#### [INSTRUCTIONS TO FOLLOW]
Return all lines from the entries below in which the word "Comparison" is present.

Dataset entries
══════
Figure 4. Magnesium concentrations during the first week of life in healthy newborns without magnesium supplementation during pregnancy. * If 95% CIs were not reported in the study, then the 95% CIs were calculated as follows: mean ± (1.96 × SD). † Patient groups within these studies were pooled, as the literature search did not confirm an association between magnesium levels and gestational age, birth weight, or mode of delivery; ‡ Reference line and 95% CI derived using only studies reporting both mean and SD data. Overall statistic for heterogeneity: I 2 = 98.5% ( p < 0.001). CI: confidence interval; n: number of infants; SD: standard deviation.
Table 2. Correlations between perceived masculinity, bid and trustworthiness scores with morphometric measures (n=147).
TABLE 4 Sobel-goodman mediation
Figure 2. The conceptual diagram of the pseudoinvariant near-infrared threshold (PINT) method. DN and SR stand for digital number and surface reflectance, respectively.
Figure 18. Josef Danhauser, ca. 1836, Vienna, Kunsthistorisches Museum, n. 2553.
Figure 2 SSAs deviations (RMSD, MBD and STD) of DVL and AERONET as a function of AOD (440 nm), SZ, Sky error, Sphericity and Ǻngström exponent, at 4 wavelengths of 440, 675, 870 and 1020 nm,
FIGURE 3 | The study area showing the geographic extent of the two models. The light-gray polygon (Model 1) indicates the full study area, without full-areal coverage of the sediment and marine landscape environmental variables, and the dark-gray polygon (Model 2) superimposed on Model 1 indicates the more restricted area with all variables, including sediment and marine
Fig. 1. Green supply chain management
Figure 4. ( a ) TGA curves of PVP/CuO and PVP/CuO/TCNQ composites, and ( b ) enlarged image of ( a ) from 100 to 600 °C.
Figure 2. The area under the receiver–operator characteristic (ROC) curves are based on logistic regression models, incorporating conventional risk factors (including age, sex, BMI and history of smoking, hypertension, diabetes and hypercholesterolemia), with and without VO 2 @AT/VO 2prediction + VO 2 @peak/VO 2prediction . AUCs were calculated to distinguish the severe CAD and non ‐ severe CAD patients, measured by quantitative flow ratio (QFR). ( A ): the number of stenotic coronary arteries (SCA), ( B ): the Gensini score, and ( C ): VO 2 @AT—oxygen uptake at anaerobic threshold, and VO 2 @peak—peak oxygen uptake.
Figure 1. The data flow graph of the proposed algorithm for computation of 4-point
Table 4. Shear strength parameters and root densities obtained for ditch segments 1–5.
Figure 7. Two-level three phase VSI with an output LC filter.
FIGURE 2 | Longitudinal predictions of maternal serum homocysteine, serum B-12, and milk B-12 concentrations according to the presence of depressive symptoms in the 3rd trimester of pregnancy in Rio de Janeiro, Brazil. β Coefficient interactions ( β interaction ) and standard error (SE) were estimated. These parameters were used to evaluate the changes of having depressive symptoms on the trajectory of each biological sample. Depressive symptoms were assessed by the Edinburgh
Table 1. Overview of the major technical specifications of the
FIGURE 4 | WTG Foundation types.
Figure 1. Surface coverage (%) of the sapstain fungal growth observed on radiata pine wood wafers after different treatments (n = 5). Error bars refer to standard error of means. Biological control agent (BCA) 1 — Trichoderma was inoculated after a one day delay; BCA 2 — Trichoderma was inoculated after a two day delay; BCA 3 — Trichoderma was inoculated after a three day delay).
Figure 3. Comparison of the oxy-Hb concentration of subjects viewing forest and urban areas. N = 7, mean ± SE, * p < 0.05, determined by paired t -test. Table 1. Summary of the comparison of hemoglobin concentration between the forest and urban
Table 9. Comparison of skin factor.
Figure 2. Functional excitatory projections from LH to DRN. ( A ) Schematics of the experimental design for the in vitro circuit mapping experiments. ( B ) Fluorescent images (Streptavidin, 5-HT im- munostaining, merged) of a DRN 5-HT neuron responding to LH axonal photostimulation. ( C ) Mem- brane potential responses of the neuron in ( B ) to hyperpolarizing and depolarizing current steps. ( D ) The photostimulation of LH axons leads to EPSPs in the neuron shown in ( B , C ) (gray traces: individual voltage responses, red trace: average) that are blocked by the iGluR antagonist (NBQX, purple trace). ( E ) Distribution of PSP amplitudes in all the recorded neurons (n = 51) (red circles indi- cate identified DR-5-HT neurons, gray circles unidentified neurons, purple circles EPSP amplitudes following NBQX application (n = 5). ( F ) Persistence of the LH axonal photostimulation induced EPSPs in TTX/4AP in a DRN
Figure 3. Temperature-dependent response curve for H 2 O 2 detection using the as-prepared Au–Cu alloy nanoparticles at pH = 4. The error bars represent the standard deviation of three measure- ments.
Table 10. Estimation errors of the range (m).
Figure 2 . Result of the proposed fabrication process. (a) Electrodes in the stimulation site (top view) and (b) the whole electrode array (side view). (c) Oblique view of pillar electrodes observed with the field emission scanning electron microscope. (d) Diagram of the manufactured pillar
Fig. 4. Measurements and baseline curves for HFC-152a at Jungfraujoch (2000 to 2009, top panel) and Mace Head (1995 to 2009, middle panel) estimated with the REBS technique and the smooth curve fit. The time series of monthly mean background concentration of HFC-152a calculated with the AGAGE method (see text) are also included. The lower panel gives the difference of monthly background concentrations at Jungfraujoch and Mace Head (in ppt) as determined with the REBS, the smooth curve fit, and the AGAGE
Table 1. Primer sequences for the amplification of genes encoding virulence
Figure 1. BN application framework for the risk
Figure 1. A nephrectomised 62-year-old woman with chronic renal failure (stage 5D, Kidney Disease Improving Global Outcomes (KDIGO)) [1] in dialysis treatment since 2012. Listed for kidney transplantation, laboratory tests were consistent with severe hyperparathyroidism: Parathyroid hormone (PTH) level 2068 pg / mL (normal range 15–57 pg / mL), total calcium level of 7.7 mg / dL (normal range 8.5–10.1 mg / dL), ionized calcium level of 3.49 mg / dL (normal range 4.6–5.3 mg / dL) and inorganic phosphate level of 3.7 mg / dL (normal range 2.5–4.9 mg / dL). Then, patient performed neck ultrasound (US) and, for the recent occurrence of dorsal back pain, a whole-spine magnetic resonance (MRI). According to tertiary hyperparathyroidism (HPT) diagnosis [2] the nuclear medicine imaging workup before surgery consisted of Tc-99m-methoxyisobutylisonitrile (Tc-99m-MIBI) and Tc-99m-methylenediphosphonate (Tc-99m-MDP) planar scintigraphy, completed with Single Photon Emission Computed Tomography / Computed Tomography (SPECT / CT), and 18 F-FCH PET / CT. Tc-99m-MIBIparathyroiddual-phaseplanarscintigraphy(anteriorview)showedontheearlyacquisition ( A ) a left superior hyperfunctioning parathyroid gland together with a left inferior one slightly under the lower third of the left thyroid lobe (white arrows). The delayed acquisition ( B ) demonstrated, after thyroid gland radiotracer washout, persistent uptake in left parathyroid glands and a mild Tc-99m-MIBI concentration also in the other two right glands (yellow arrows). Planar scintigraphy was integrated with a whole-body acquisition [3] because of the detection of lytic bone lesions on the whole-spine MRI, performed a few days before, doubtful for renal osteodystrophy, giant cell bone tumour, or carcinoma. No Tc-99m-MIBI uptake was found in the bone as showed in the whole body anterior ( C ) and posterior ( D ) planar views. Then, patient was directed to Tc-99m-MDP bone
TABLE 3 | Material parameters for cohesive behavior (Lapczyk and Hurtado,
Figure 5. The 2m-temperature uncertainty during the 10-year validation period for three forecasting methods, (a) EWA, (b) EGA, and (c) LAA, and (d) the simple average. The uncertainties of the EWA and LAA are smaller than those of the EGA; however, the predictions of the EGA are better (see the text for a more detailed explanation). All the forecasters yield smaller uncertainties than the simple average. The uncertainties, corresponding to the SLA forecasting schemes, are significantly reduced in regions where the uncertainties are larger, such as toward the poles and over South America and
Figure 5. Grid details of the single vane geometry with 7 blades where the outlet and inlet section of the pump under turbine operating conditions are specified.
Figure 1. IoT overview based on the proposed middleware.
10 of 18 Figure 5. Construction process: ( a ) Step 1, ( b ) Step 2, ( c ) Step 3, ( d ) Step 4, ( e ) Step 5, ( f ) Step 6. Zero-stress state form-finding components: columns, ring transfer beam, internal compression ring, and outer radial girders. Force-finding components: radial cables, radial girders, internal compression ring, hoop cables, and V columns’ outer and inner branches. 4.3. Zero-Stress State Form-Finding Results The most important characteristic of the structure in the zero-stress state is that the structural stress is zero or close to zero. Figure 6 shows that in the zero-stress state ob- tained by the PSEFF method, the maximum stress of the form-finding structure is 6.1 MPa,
══════
#### [TASK SOLUTION]
Figure 3. Comparison of the oxy-Hb concentration of subjects viewing forest and urban areas. N = 7, mean ± SE, * p < 0.05, determined by paired t -test. Table 1. Summary of the comparison of hemoglobin concentration between the forest and urban
Table 9. Comparison of skin factor.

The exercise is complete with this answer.